I'm experimenting with my mobile post app, and while the posts are a bit spare, it allows me to more easily check in from the road (or my reading corner). 

Ever-fascinated by writings on humans vs. nature, I recently picked up Barry Lopez's book, Of Wolves and Men, long on my wish list, and have just begun to graze the pages:

It is a convention of popular sociology that modern man leads a frustratingly inadequate life in which hunting becomes both overcompensation for a sense of impotence and an attempt to reroot oneself in the natural world. As man has matured, the traditional reason for hunting-to obtain food- has disappeared, along with the sacred relationship with the hunted.
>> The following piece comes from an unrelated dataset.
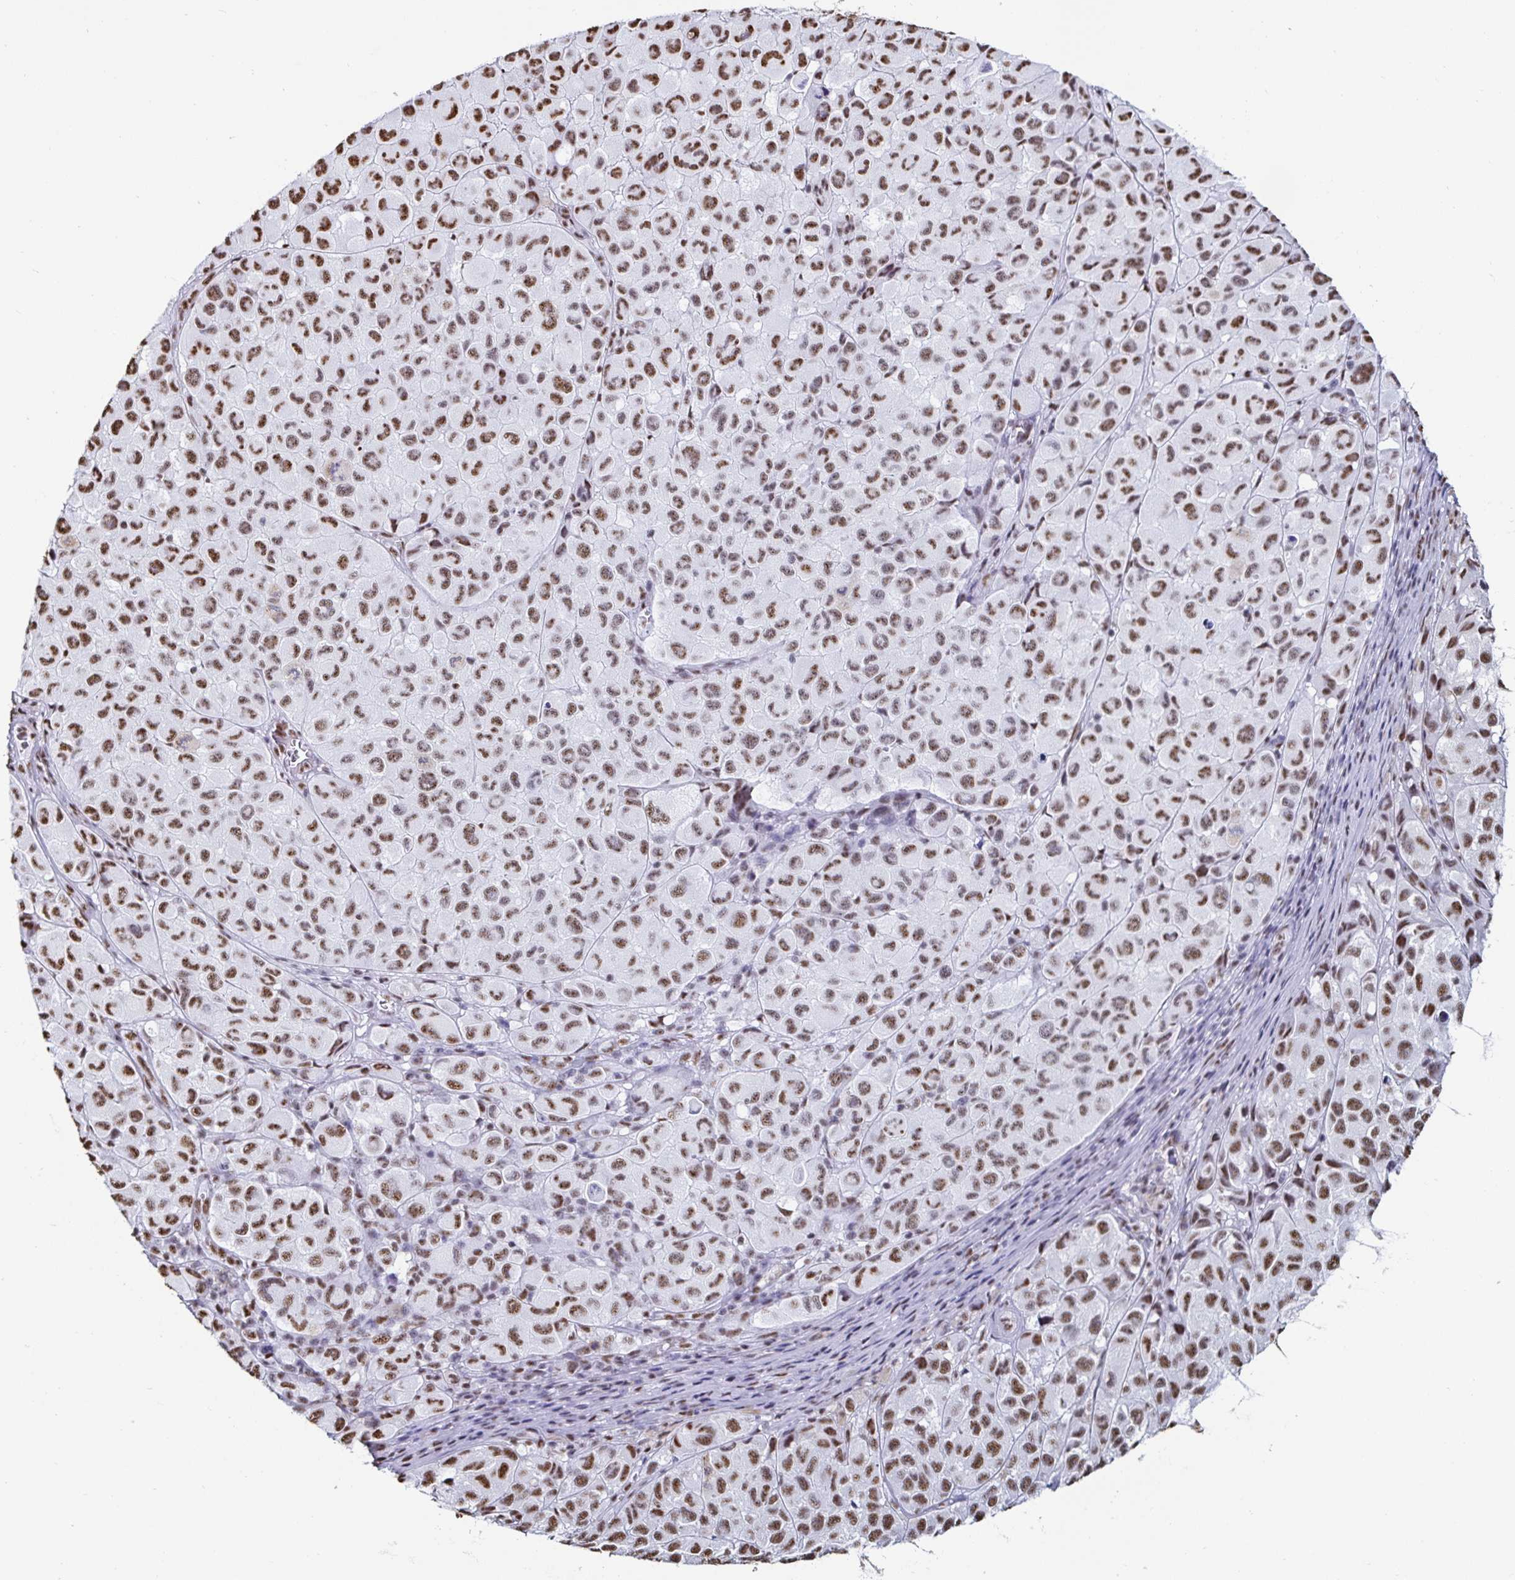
{"staining": {"intensity": "strong", "quantity": ">75%", "location": "nuclear"}, "tissue": "melanoma", "cell_type": "Tumor cells", "image_type": "cancer", "snomed": [{"axis": "morphology", "description": "Malignant melanoma, NOS"}, {"axis": "topography", "description": "Skin"}], "caption": "A brown stain labels strong nuclear staining of a protein in melanoma tumor cells.", "gene": "DDX39B", "patient": {"sex": "male", "age": 93}}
The modern hunter pays lip service to the ethics of hte warrior hunter-respect to the animal, a taboo against waste, pride taken in highly developed skills like tracking-but his actions betray him. What has most emphatically not disappeared, oddly is the almost spiritual sense of identification that comes over the hunter in the presence of a wolf.
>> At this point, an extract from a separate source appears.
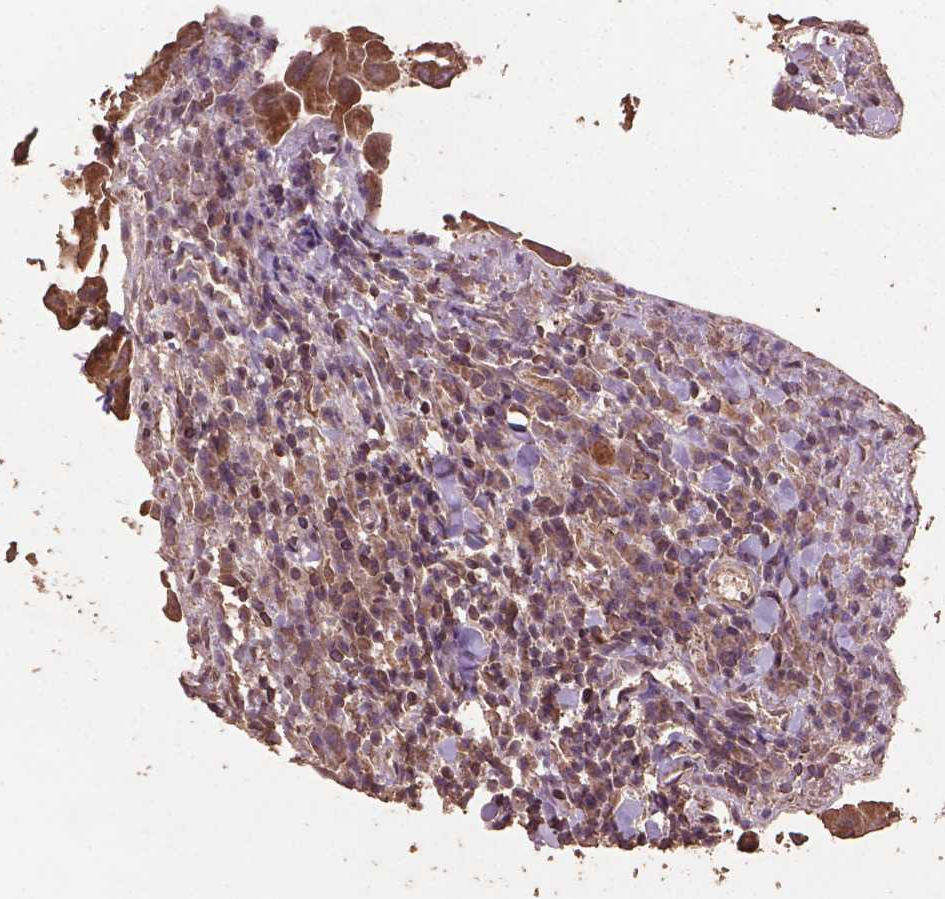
{"staining": {"intensity": "moderate", "quantity": ">75%", "location": "cytoplasmic/membranous"}, "tissue": "thyroid cancer", "cell_type": "Tumor cells", "image_type": "cancer", "snomed": [{"axis": "morphology", "description": "Papillary adenocarcinoma, NOS"}, {"axis": "topography", "description": "Thyroid gland"}], "caption": "Immunohistochemical staining of human thyroid cancer (papillary adenocarcinoma) displays moderate cytoplasmic/membranous protein positivity in approximately >75% of tumor cells.", "gene": "BABAM1", "patient": {"sex": "female", "age": 37}}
Here is an animal capable of killing a man, an animal of legendary endurance and spirit, an animal that embodies marvelous integration with it's environment. This is exactly what the frustrated modern hunter would like: the noble qualities imagined; a sense of fitting into the world. The hunter wants to be the wolf.

Hmm.

The wolf crisis continues near Yellowstone Park this year as eight research wolves, five collared, have been killed by hunters just outside the park.

I'm in constant receipt of conflicting information about the wolf situation. I'm always grateful to hear from those who live in Wolf Country and are willing to accept reestablishment of the species, and show a willingness to work with conservationists to creatively problem solve.

I'm also grateful for those of you working with your local organizations, Defenders of Wildlife, and The Nature Conservancy on behalf of the wild creatures and open spaces.